[Dataset entries]
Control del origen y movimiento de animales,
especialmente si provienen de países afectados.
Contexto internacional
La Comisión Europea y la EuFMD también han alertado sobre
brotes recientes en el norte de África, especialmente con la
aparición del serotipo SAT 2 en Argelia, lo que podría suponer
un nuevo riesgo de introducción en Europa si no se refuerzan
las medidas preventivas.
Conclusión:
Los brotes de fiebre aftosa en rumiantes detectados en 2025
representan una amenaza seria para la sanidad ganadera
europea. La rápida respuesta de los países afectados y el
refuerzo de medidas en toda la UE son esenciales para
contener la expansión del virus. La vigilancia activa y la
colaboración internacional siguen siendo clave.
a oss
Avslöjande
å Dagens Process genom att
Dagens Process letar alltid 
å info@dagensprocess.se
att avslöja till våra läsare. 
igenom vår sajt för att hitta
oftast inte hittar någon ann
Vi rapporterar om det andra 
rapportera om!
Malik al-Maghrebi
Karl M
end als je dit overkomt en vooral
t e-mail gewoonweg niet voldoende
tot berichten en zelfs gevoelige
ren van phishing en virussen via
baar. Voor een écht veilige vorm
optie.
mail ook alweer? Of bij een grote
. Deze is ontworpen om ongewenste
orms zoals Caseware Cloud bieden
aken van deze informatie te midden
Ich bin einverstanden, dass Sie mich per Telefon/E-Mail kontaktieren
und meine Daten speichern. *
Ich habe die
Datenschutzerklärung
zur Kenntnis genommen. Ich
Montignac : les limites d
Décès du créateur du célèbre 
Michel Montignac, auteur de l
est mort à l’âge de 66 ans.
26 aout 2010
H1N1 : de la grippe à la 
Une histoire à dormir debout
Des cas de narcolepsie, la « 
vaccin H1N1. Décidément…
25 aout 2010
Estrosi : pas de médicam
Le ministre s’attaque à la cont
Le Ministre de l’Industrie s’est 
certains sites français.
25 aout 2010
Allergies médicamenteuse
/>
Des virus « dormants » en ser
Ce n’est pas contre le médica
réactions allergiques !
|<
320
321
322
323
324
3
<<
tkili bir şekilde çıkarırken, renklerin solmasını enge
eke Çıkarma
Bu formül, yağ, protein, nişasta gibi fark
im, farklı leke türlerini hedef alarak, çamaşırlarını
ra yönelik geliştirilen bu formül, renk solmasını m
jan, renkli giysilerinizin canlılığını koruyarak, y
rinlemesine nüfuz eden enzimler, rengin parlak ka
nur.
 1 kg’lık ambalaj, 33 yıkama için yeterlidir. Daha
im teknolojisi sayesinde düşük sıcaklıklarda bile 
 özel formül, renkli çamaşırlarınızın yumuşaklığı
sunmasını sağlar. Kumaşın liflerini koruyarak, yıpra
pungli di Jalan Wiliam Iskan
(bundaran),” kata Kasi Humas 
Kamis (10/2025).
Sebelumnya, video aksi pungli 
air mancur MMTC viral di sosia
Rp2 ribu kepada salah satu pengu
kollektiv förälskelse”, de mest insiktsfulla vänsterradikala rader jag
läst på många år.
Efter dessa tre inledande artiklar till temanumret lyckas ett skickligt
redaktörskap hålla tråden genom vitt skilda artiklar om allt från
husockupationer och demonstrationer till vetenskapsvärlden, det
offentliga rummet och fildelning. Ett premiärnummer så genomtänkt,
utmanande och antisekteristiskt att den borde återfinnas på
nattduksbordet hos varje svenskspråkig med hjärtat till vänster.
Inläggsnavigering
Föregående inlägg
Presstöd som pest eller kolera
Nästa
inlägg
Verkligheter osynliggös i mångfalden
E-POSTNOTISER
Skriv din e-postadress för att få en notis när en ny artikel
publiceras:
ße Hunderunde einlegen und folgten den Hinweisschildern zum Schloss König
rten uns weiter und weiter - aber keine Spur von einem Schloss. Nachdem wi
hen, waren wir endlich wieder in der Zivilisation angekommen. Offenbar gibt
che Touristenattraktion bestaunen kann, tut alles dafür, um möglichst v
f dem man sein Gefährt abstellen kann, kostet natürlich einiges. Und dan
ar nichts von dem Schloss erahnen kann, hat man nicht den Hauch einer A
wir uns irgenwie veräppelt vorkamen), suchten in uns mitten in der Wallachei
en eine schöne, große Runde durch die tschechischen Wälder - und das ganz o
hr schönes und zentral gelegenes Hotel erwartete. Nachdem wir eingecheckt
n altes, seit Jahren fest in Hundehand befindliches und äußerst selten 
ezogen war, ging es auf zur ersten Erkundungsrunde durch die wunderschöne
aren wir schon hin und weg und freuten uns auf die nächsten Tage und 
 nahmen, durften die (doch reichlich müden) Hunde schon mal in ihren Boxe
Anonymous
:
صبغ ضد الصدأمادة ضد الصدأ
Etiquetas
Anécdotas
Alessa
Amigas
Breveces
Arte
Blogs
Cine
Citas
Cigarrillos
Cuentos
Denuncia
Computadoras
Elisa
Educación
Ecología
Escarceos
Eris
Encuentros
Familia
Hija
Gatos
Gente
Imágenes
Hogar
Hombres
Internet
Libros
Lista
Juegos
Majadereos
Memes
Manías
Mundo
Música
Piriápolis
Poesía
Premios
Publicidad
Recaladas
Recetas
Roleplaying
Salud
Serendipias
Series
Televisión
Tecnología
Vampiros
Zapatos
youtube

* _Exercise brief_
Check each line of the records for the word "países" and extract those that contain it.

* _Solution to the exercise_
especialmente si provienen de países afectados.
europea. La rápida respuesta de los países afectados y el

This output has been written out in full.